The two pulleys are fixed...

The period doesn't depend on the displacement.

well if u see in the formula of time period there is not saying abu distance i guess

T=2pie under root m/k

means it is independent from distance

But there is k which is different.

i agree it will be different i m just telling in response to that distance u were saying

Heena is right. Period of oscillation is isochorous.
The spring constant doesn't change either.

heena cm there

Well if you still insist your answer is not there in the options.

See the spring constant may be same but it depends on the force The force is NOT 2kx.

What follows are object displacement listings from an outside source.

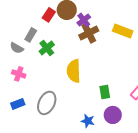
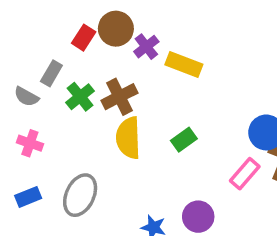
yellow rectangle: (123, 31) -> (184, 64), moved
brown cross: (89, 33) -> (119, 97), moved
green rectangle: (105, 92) -> (184, 140), moved, turned 64

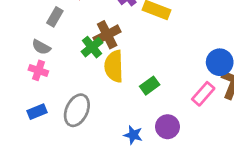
gray semicircle: (26, 97) -> (41, 47), moved
green cross: (80, 97) -> (92, 47), moved
green rectangle: (184, 140) -> (150, 86), moved

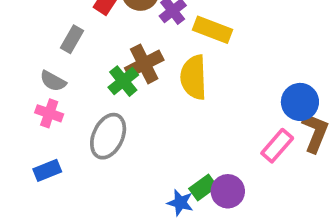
yellow semicircle: (114, 66) -> (194, 77), moved
green rectangle: (150, 86) -> (203, 187), moved
gray ellipse: (77, 110) -> (108, 136), moved

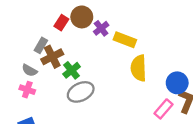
brown cross: (144, 64) -> (52, 57), moved
yellow semicircle: (194, 77) -> (139, 68), moved
gray ellipse: (108, 136) -> (81, 92), moved, turned 40

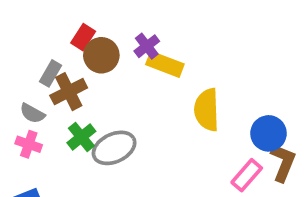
brown circle: (82, 17) -> (101, 55), moved
yellow rectangle: (125, 40) -> (165, 64), moved
green cross: (72, 70) -> (81, 137), moved

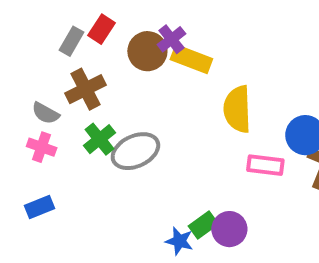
brown circle: (101, 55) -> (147, 51), moved
gray rectangle: (50, 73) -> (72, 41), moved
pink rectangle: (247, 175) -> (265, 165), moved, turned 56

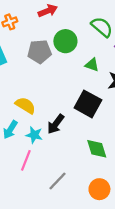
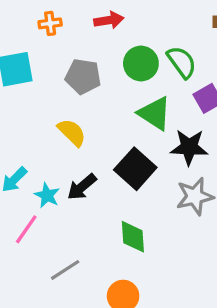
green circle: (65, 41) -> (141, 64), moved
green triangle: (92, 65) -> (155, 113), size x1.6
yellow semicircle: (25, 105) -> (72, 132), moved

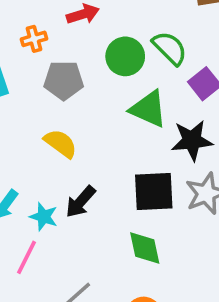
orange cross: (50, 23) -> (34, 39), moved
black square: (135, 169) -> (154, 192), moved, turned -36

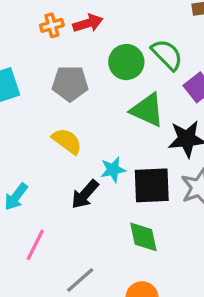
orange cross: (34, 39) -> (52, 25), moved
cyan star: (44, 217) -> (113, 170), moved, turned -30

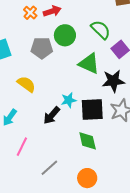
orange cross: (52, 25) -> (30, 13), turned -32
green circle: (126, 62) -> (65, 35), moved
yellow semicircle: (67, 141) -> (26, 84), moved

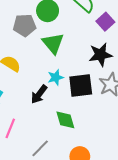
green triangle: (89, 64) -> (53, 43), moved, turned 30
green diamond: (88, 141) -> (65, 120), moved

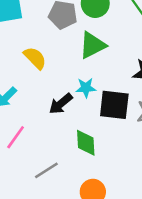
green triangle: (53, 43) -> (93, 45), turned 30

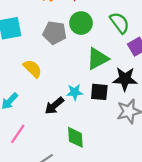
green triangle: (93, 45) -> (98, 59), moved
black square: (114, 105) -> (99, 92), moved, size x0.7

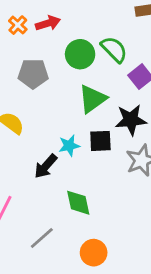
green circle: (81, 23) -> (80, 54), moved

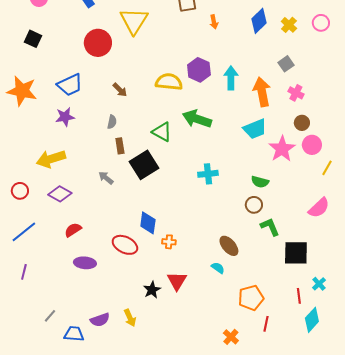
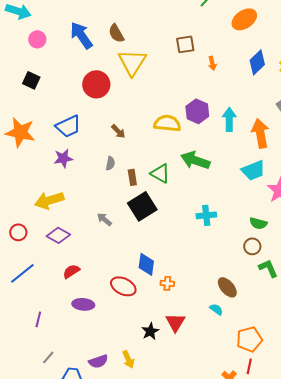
brown rectangle: (120, 146) -> (132, 177), moved
purple line: (24, 272) -> (38, 319), moved
red line: (266, 324) -> (249, 366), moved

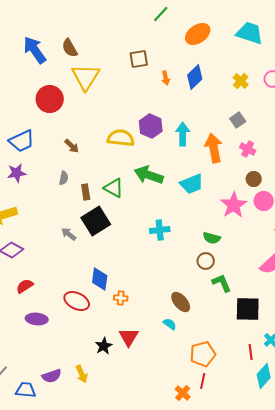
blue diamond: (257, 62) -> (195, 77), moved
cyan trapezoid: (253, 170) -> (192, 184), moved
gray arrow: (104, 219) -> (69, 234), moved

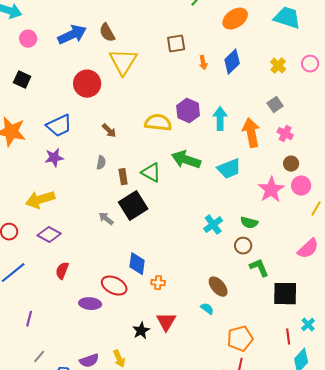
blue arrow: (35, 50) -> (72, 35), turned 100
cyan cross: (160, 230) -> (213, 225), moved, turned -30
red semicircle: (25, 286) -> (62, 271), turned -36
purple ellipse: (37, 319) -> (90, 304), moved

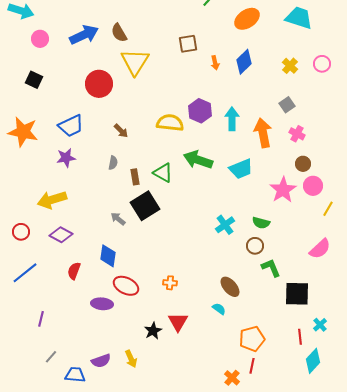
blue diamond: (137, 264) -> (108, 256), moved

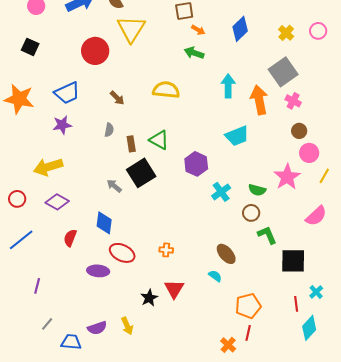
orange arrow: (215, 63) -> (198, 30), moved, turned -48
gray square: (287, 105) -> (283, 72), size x1.8
purple hexagon: (200, 111) -> (196, 164), moved
green arrow: (198, 160) -> (194, 53), moved, size x0.7
pink star: (283, 190) -> (287, 177), moved

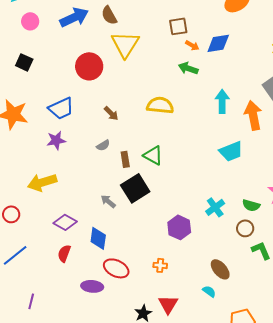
blue diamond: (240, 29) -> (218, 43), moved, turned 35
gray semicircle: (109, 130) -> (103, 145), turned 48
purple hexagon: (196, 164) -> (179, 227), moved
purple diamond: (57, 202) -> (65, 222), moved

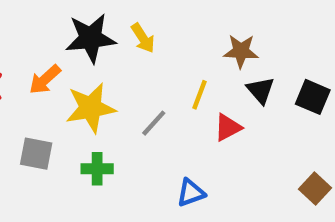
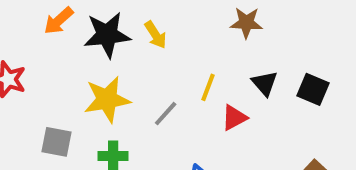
brown star: (241, 51) -> (246, 23), moved
orange arrow: (45, 80) -> (59, 21), moved

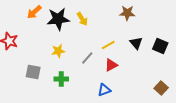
yellow line: (208, 87) -> (108, 45), turned 40
yellow star: (107, 99) -> (58, 51), size x0.6
red triangle: (234, 118) -> (111, 65), moved

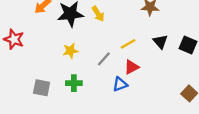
gray square: (33, 72) -> (42, 88), moved
blue triangle: (104, 90) -> (120, 84), moved

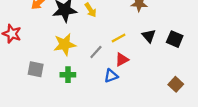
yellow star: (70, 51) -> (65, 44), size x1.5
gray square: (42, 88) -> (36, 69), moved

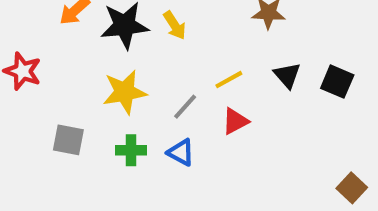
blue triangle: (111, 76) -> (181, 152), moved, turned 48
brown square: (176, 84) -> (352, 188), moved

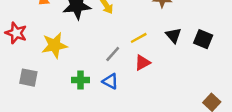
yellow star: (125, 92) -> (54, 45), moved
gray square: (68, 140) -> (28, 78), moved

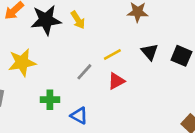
blue triangle: (110, 81) -> (79, 116), moved

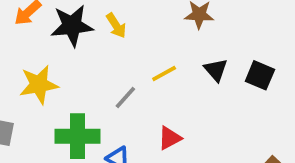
red triangle: (116, 81) -> (170, 138), moved
green cross: (50, 100) -> (77, 136), size x1.6

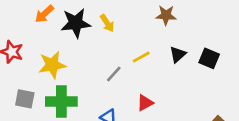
black triangle: (216, 70) -> (178, 54), turned 30
green cross: (77, 136) -> (61, 102), moved

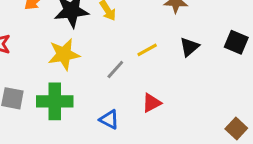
black square: (209, 58) -> (236, 42), moved
yellow star: (52, 65) -> (64, 54), moved

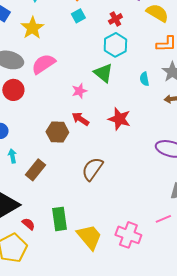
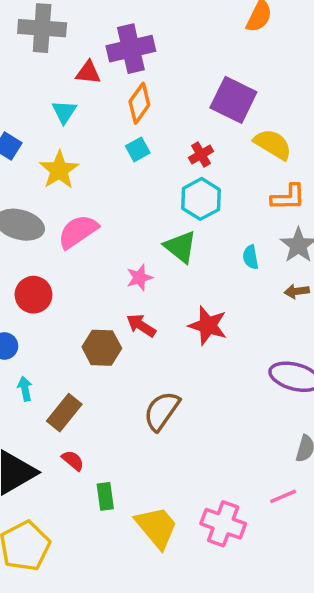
red circle: (13, 90) -> (33, 295), moved
green rectangle: (59, 219) -> (105, 496), size x0.7
red semicircle: (28, 224) -> (73, 460), moved

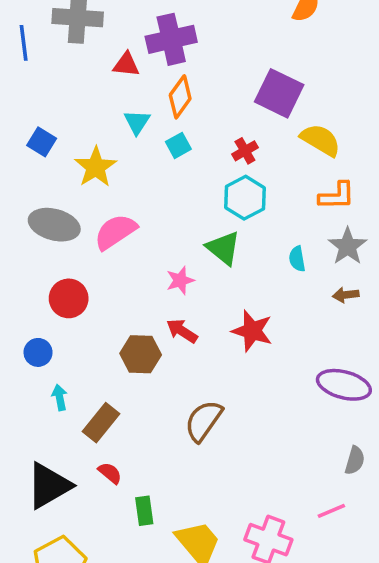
cyan triangle: (64, 112) -> (137, 122), moved

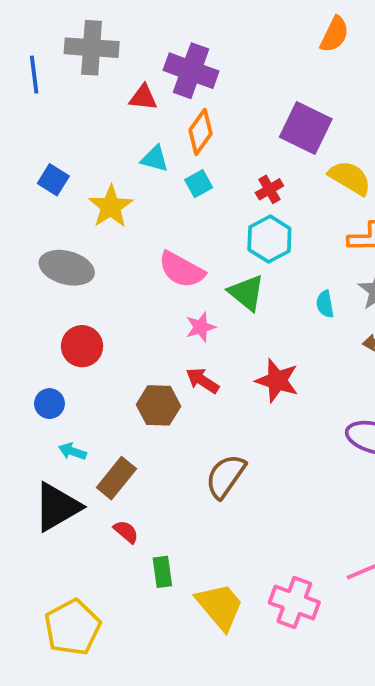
purple cross: (171, 39) -> (191, 71), turned 33
cyan triangle: (137, 122) -> (155, 159), turned -48
pink semicircle: (115, 232) -> (181, 270), moved, turned -117
cyan arrow: (60, 397) -> (72, 451), turned -60
black triangle: (49, 486) -> (57, 507), moved

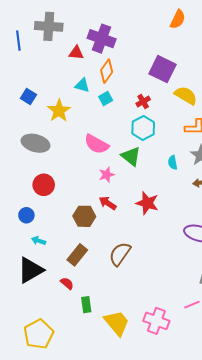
brown rectangle: (116, 478) -> (77, 255), moved

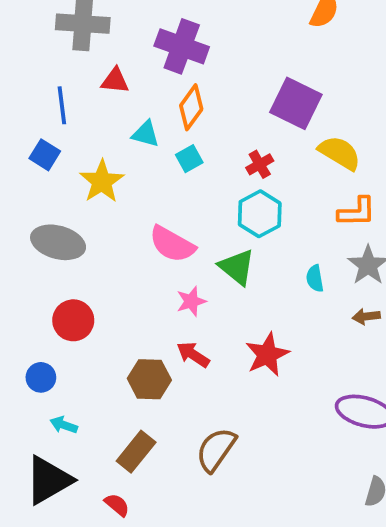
blue line: (18, 41) -> (62, 105), moved
red triangle: (76, 53) -> (115, 81), moved
red star: (147, 203) -> (267, 355), turned 30

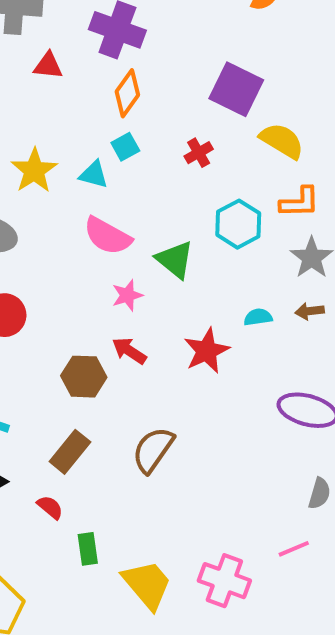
cyan triangle: (146, 134) -> (94, 174), moved
cyan hexagon: (260, 214) -> (238, 224), moved
cyan semicircle: (315, 278) -> (258, 317), moved, turned 92

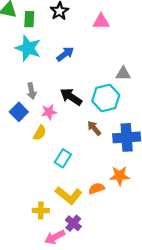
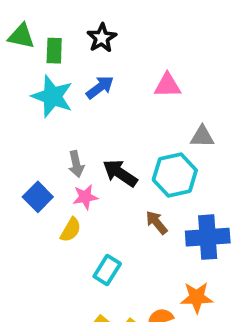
pink triangle: (101, 22) -> (168, 85), moved
blue arrow: (65, 54) -> (100, 87), moved
gray arrow: (32, 91) -> (76, 164), moved

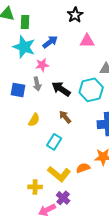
black star: (102, 38) -> (75, 15), moved
blue square: (38, 197) -> (18, 90), moved, turned -35
pink star: (85, 197) -> (42, 65), moved
brown arrow: (157, 222) -> (65, 117), moved

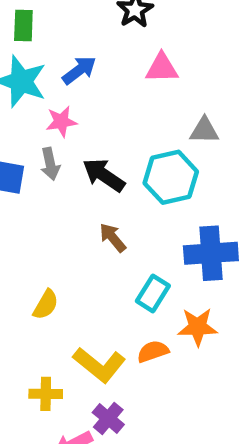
yellow semicircle: (34, 120) -> (46, 305), moved
cyan rectangle: (54, 142) -> (153, 293), moved

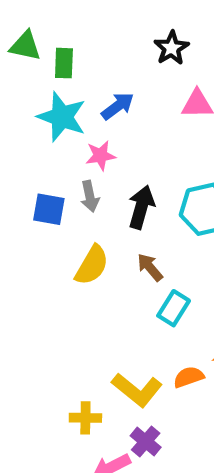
black arrow: (104, 175) -> (141, 207), turned 72
cyan rectangle: (153, 293) -> (174, 308), moved
yellow semicircle: (46, 305) -> (92, 265), moved, size x1.4

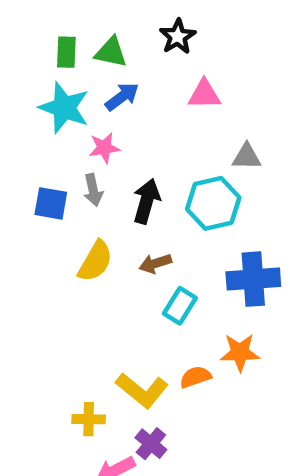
green triangle: (25, 46) -> (111, 52), moved
brown arrow: (150, 267) -> (155, 263), turned -68

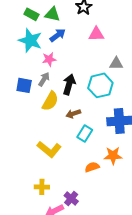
green rectangle: (66, 52) -> (31, 14), turned -64
gray arrow: (93, 190) -> (44, 79), turned -136
yellow semicircle: (95, 261) -> (50, 101), moved
yellow L-shape: (142, 390) -> (49, 149), moved

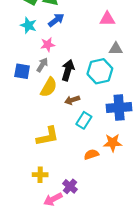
pink triangle: (96, 34) -> (107, 19), moved
cyan star: (30, 40) -> (28, 25), size x0.7
yellow L-shape: (49, 149) -> (48, 136), turned -50

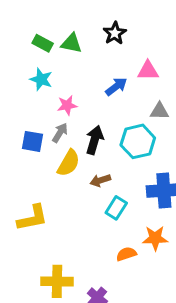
blue arrow: (56, 20) -> (116, 87), moved
yellow L-shape: (48, 136) -> (32, 218), moved
yellow cross: (40, 175) -> (57, 281), size x1.5

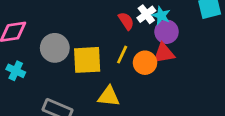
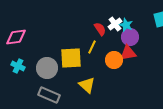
gray circle: (55, 48) -> (47, 68), moved
yellow line: (122, 55) -> (92, 47), moved
yellow triangle: (109, 96) -> (87, 85), turned 36

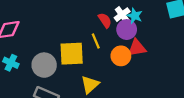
purple circle: (130, 37) -> (127, 30), moved
yellow line: (92, 47) -> (96, 41), turned -48
yellow triangle: (87, 85) -> (90, 85), turned 36

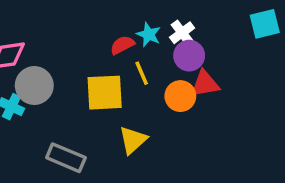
cyan star: (135, 16) -> (149, 34), moved
red semicircle: (105, 20) -> (122, 45), moved, turned -84
gray circle: (44, 65) -> (34, 85), moved

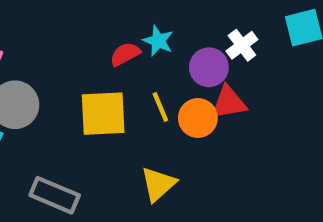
white cross: (182, 33) -> (242, 45), moved
yellow line: (142, 73) -> (160, 107), moved
yellow triangle: (133, 140) -> (158, 184), moved

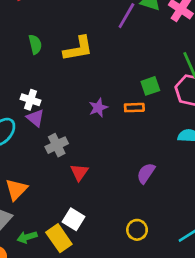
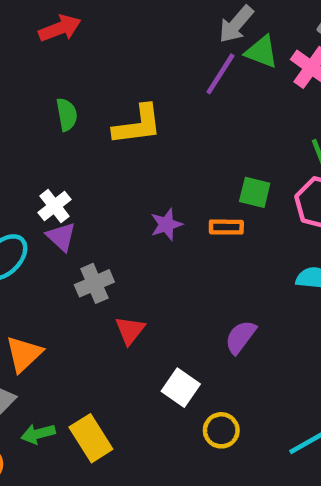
green square: (150, 86) -> (255, 192), turned 30
white cross: (30, 100) -> (55, 206), turned 30
white square: (74, 219) -> (181, 388), moved

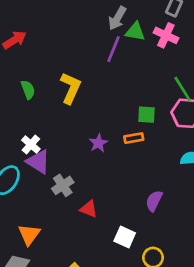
yellow L-shape: (138, 125) -> (71, 88), turned -48
purple triangle: (61, 237) -> (38, 162), size x1.4
red triangle: (130, 330) -> (89, 209), turned -36

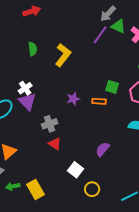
gray cross: (63, 185) -> (50, 124), moved

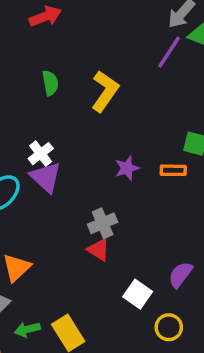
gray cross: (50, 124) -> (103, 223), moved
purple semicircle: (103, 149) -> (180, 275), moved

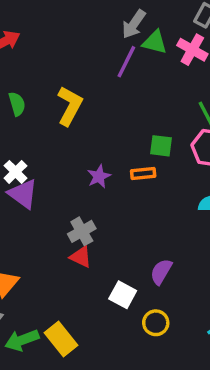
green arrow: (27, 329) -> (22, 340), size x1.4

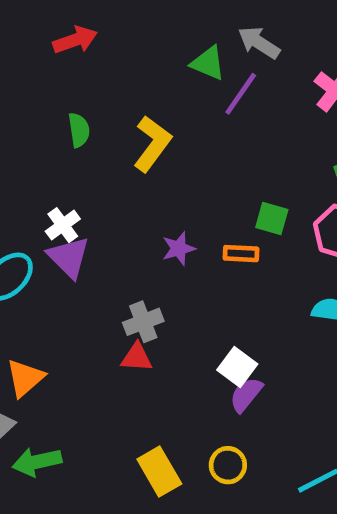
gray arrow: (134, 24) -> (259, 43), turned 80
green triangle: (155, 42) -> (208, 63), moved
red triangle: (81, 257) -> (137, 357), turned -30
white square: (123, 295) -> (237, 367), moved
yellow rectangle: (61, 339) -> (159, 471), moved

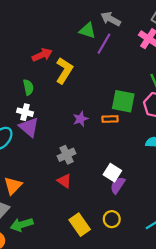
red arrow: (75, 40) -> (42, 55), moved
green semicircle: (79, 130) -> (28, 87), moved
green square: (272, 218) -> (123, 101), size x1.5
white cross: (63, 225) -> (25, 112), turned -35
red triangle: (137, 357) -> (64, 181), moved, turned 35

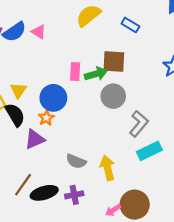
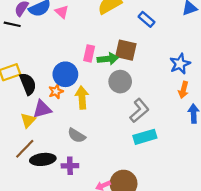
yellow triangle: (18, 90) -> (28, 120), moved
yellow arrow: (107, 168) -> (82, 98), moved

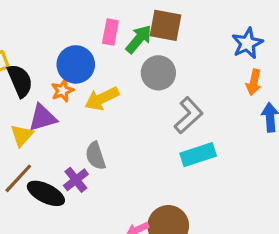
green arrow: (108, 59) -> (139, 39), turned -42
yellow arrow: (82, 98) -> (102, 99), turned -110
gray semicircle: (77, 135) -> (95, 156), turned 42
black ellipse: (43, 159) -> (46, 193), turned 35
purple cross: (70, 166) -> (76, 180), moved, turned -35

Thats all is given. i think slant can be kept constant.

Is this an option?\[T = 2\pi \sqrt{2 \over 2 k \cos(\theta)}\]

Rather. \[T = 2 \pi \sqrt{m \over 2k \cos(\theta)}\]

cos theta is outside the sqrt.

I would go with that one.
Sorry for the bad answer.

Could you explain?

as spring is extended by x it got comression too x but here if u see in figure there is string too

t=F right look at this figure that i m hoping abu this ques to be
|dw:1329037050794:dw|

2Tcos thta-mg=ma
right?

now if we arrege it to form of shm equation T yeilds

how u take 2T i mean here box applies T' and pulley is apllying T

is a out come of vectors also T=T'

T in newton formula is tntion & next is period of time

don't get my goal yea?

na?

what is mean?

lolz its a word of hindi just tongue slip forget it :P

If we take the spring's extension be x, then the block moves by \[x \cos \theta\]

*bookmark. I have to go now, but if this is still unanswered when I'm back I'll help.

Ok thanks a lot...